Avant et après la guerre
Né juste après la guerre, j’en suis un enfant et j’ai grandi dans une famille qui a été marquée par elle. J’ai plongé dans son histoire et dans la théologie qui voulait l’affronter, les exterminations, les camps, Die Endlösung, la Shoah. Psaume 44, Esaïe, Job, Buber, Jonas, Wiesel. «Mon Dieu, mon Dieu, pourquoi m’as-tu abandonné? C’était un juif qui l’a prié, sur la croix. Devant le mystère de ce Dieu qui se cache face à la catastrophe, finalement, n’est-ce pas le silence qui s’impose? Et si l’on ose toujours une théologie chrétienne, est-ce la même avant et après la guerre? L’Evangile, l’historique (Marc), s’achève avec la croix. La résurrection, l’Évangile de la foi, est pour demain. Voilà, le Sitz im Leben, le contexte dans lequel je me suis retrouvé. Jusqu’à ce 24 février.
Une nouvelle guerre en Europe. Et, le même jour, la sollicitation de Réformés de «décrypter une actualité» avec les outils de la théologie. Y a-t-il un sujet autre que la guerre qui mériterait réflexion aujourd’hui? Nous nous retrouvons devant les questionnements de nos grands-parents, face à une guerre déclarée et un avenir incertain. Tout est possible. Tout? La bombe atomique? Croix sans résurrection? Les premiers enfants de Job, innocents, sont morts, définitivement. Et des millions d’innocents avec eux.
Qui es-tu, Seigneur, Dieu de la vie? Toujours le même, avant et après? Les victimes, Seigneur, tu ne peux pas les blâmer, il n’y a pas de péché qui mériterait leur sort. La création, ta création est bonne, d’accord, mais la liberté d’avoir goûté le fruit de la connaissance du bien et du mal y est incluse. Le péché originel, c’est vivre, tout simplement. C’est ça, la nouveauté. Et le miracle, c’est vivre, tout simplement. C’est la liberté humaine, c’est la condition humaine, celle que tu as partagée avec nous en ce Jésus de Nazareth, fils de l’homme, membre de ton peuple. Non, notre théologie n’est plus la même, avant et après, notre prière et notre culte, et toi, notre Dieu, non plus. La théologie est prière désormais, cri des innocents. Et si Pâques il y avait, cette année, nous ne serons plus les mêmes, après la guerre. Serait-ce résurrection ? Le simple fait que nous serons encore en vie? Et que nous aurons entendu le cri des innocents?

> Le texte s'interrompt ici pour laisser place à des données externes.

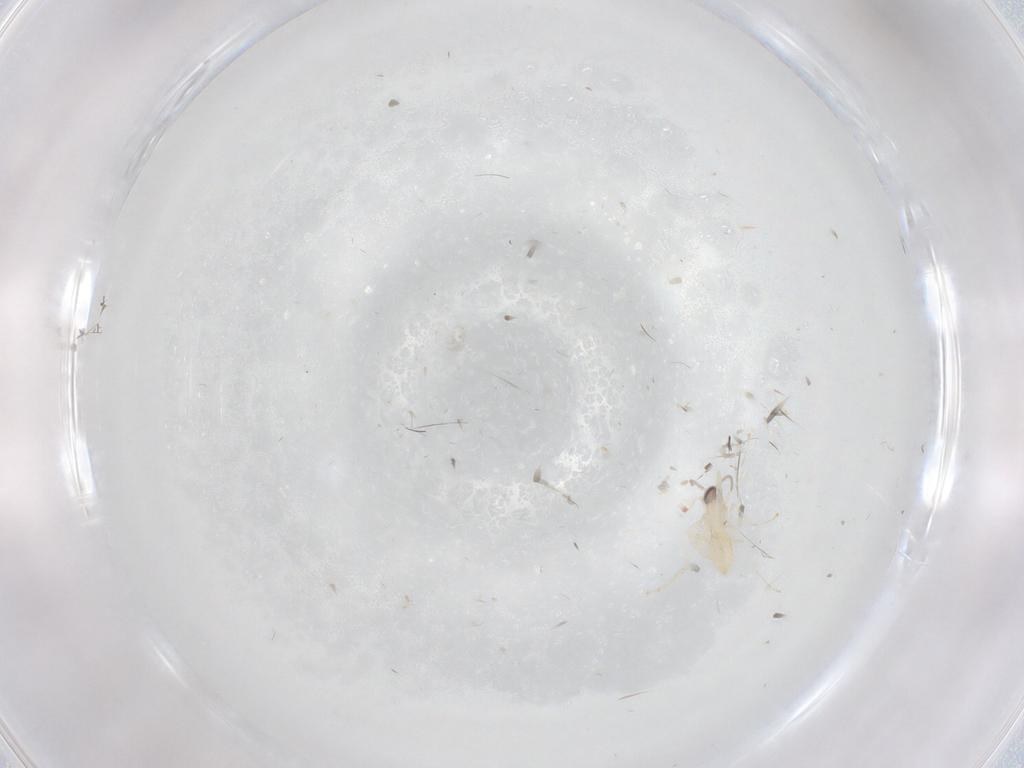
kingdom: Animalia
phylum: Arthropoda
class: Insecta
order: Diptera
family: Cecidomyiidae
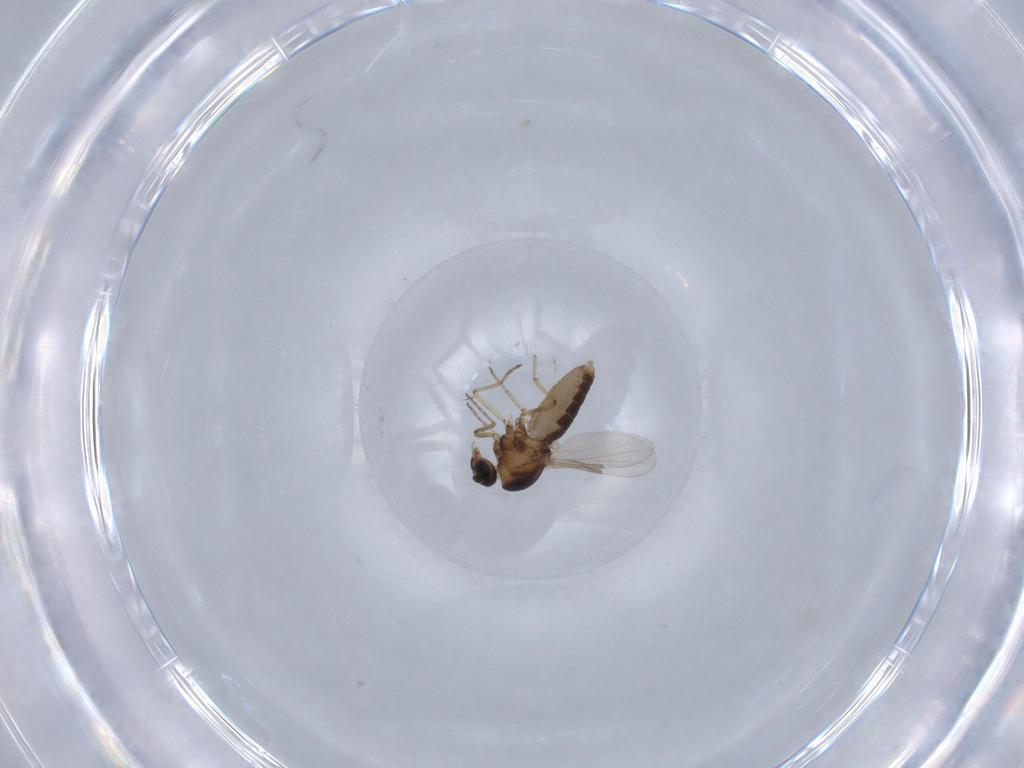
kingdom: Animalia
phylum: Arthropoda
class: Insecta
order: Diptera
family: Ceratopogonidae
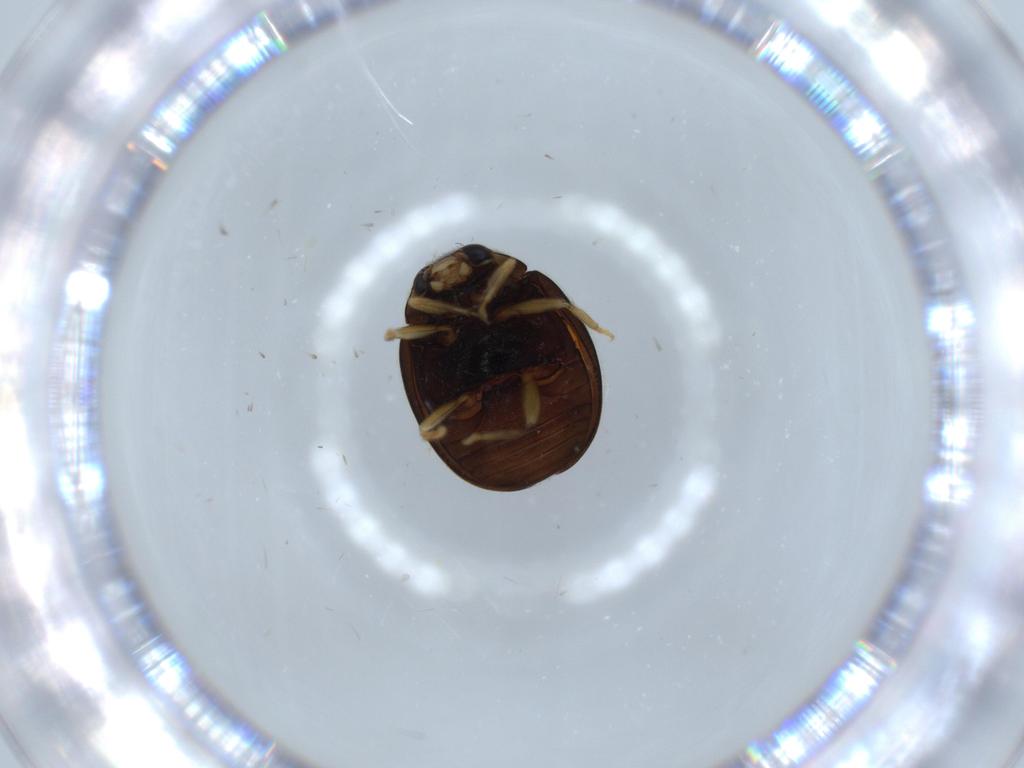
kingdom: Animalia
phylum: Arthropoda
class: Insecta
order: Coleoptera
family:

Projet de vie? Dieu meurt avec nous. C’est ça, la nouveauté. La théologie ne peut plus le renier. Cependant, la vie, le Dieu de la vie, n’était pas, n’est pas et ne sera jamais mort∙e. «Je suis la vie et la résurrection.» Qu’en est-il de cette graine qui doit mourir pour vivre et porter du fruit? Elle meurt pour vivre, mais elle n’est pas morte. C’est la graine du pain quotidien.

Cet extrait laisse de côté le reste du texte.